Suffragette Carrie Chapman Catt and Ripon
This week marks the 155th birthday of Carrie Chapman Catt, one of the leading figures in the women’s suffrage movement in the early 20th century. She headed the successful effort to secure passage of the 19th Amendment to the U.S. Constitution. Afterward, she founded the League of Women Voters.
She was born Carrie Clinton Lane on Jan. 9, 1859, in Ripon. Her father, Lucius Lane, was raised in Potsdam, New York. At 18, he joined the California gold rush and did well. He returned east to marry his childhood sweetheart, Maria Clinton, and set up business. Quickly tiring of city life, he and his wife followed members of the Clinton family in 1855 to newly created town of Ripon, Wisconsin, and bought a small farm just outside of town. They lived in a house in town. After the Civil War, the family moved to Iowa to take advantage of land becoming available under the Homestead Act.
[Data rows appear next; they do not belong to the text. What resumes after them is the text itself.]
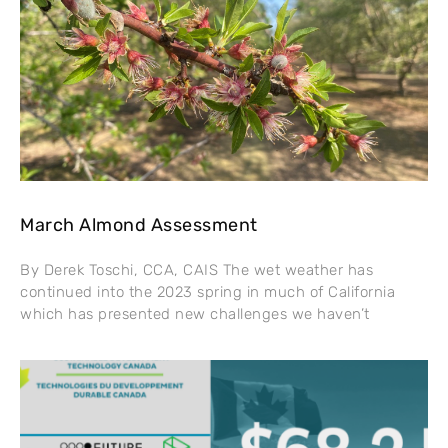
March Almond Assessment
By Derek Toschi, CCA, CAIS The wet weather has
continued into the 2023 spring in much of California
which has presented new challenges we haven’t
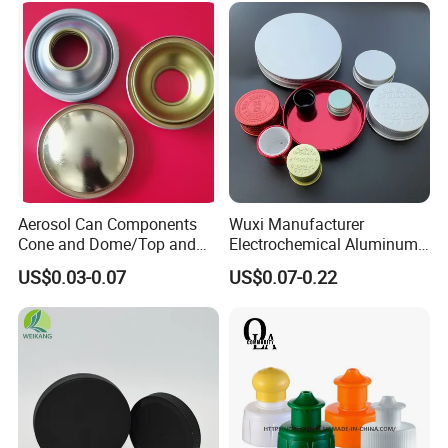
Aerosol Can Components
Wuxi Manufacturer
Cone and Dome/Top and
Electrochemical Aluminum
Bottom for Insecticide Can, ,
Bottle Cap for Plastic/Glass
US$0.03-0.07
US$0.07-0.22
Gas Can, Foma Can
Bottle Aluminum Screw Lid
Household Bottle Lids Leak-
Proof Jar Caps Reusable
Jar Cap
Thus, Carrie Clinton Lane lived in Ripon only until she was 7 years old. Nevertheless, there were two major influences on her childhood that were important in shaping her later outlooks and character. The first of these was her mother to whom she was very closely attached. Maria Clinton had been educated at the Oread Collegiate Institute in Worcester, Massachusetts. The school, at that time, had a distinctly feminist outlook and was strongly dedicated to the principle that women could perform as well as men if they were given the right educational opportunities. Maria Clinton absorbed these ideas and passed them along to her daughter.
The second influence was her experience at the one-room schoolhouse where she received her first education. In a one-room school, with its mixed age levels, students had to be proactive to get the teacher’s attention while girls often found themselves bullied by male students. Carrie Lane quickly learned to become active in the assertion of her own rights and the rights of other girls in the school and was not bashful in standing up to either her older brother or older boys in school. On one occasion, when she was in first grade:
“(We) were lined up with our toes touching one straight crack. Suddenly, while the teacher was talking to us, one of the girl’s hoopskirts became lose and slipped down to the ground. The little girl blushed and the boys all began to giggle out loud. The teacher tactfully gathered up the girl and her hoopskirt, and repaired the damage. At noontime those boys came up to the girl and poked fun at her, and as they continued their annoyance, I went up to the leader and slapped his face! They had more respect for us girls after that!”
Ripon remains proud of Carrie Chapman Catt. A large plaque dedicated to her is located at the corner of Union and West Fond du Lac Avenue.